== SUPPLIED PASSAGE ==

# Special RV Pricing?



## GeeTee (Aug 8, 2014)

Anyone know of any special RV pricing or financing options available right now? Looking in the Houston are but don't mind driving around for a good deal.

Specifically travel trailers in the 35ft range!!


----------



## osage243 (May 23, 2011)

Check with Genuine RV in Nacogdoches. They have a website you can look at.


----------



## redexpress (Apr 5, 2010)

You are entering the land of the liars and thieves. The MSRP (list price) of RV's is whatever the individual dealer decides it will be on any given day. That is how they advertise 30% off list. If you can compare the same exact units at different dealers, you may get some idea of what to pay. I believe they purposely spec them different from other dealers just to make comparisons difficult. 
And, don't believe what they say about weights either.


----------



## Ragecajun (Oct 31, 2011)

*RV's*

If you don't mind the drive to Ohio and want to save over $10,000 then look here.

http://www.couchsrvnation.com/

My Co Worker bought my trailer from their former store (couch's campers) in 2013 for over $13,000 less than the dealers in Houston were asking.

===

Can you copy the RV pricing thread from the words "You are entering" through "(Oct 31, 2011)", swapping "liars" for "crooks"?

== DATA FOR ANALYSIS ==

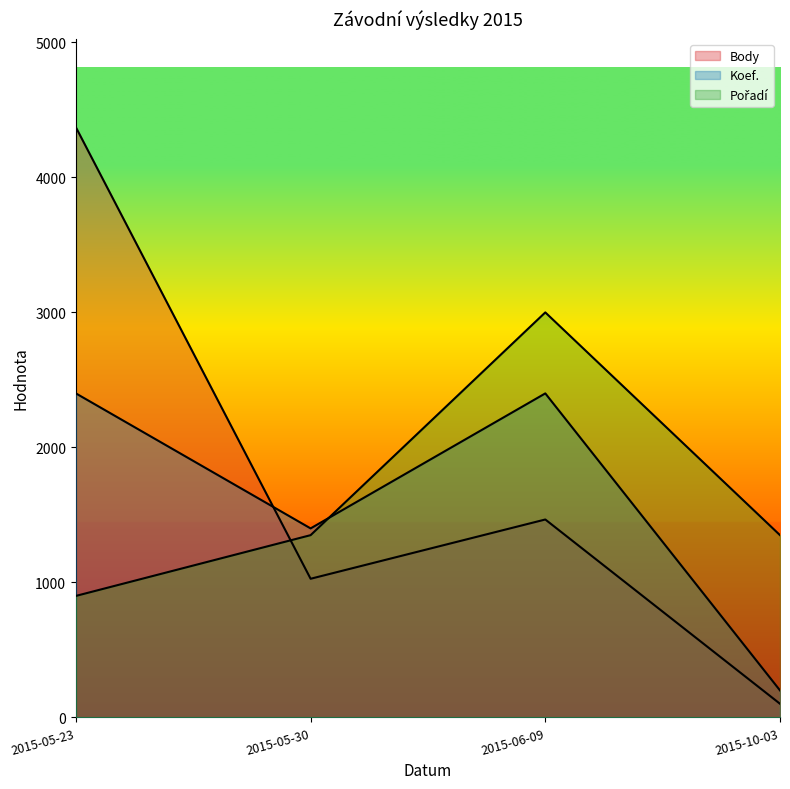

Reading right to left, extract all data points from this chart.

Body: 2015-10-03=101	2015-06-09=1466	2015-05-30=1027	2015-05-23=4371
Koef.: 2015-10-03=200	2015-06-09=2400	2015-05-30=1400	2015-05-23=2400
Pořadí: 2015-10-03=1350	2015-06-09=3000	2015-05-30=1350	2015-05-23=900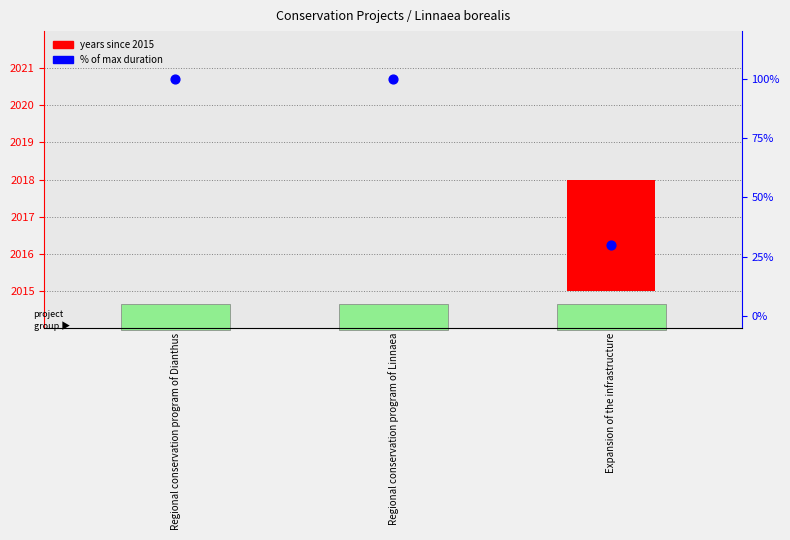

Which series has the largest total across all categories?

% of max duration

===

### SOLUTION FOR THIS TASK
You are entering the land of the crooks and thieves. The MSRP (list price) of RV's is whatever the individual dealer decides it will be on any given day. That is how they advertise 30% off list. If you can compare the same exact units at different dealers, you may get some idea of what to pay. I believe they purposely spec them different from other dealers just to make comparisons difficult. 
And, don't believe what they say about weights either.


----------



## Ragecajun (Oct 31, 2011)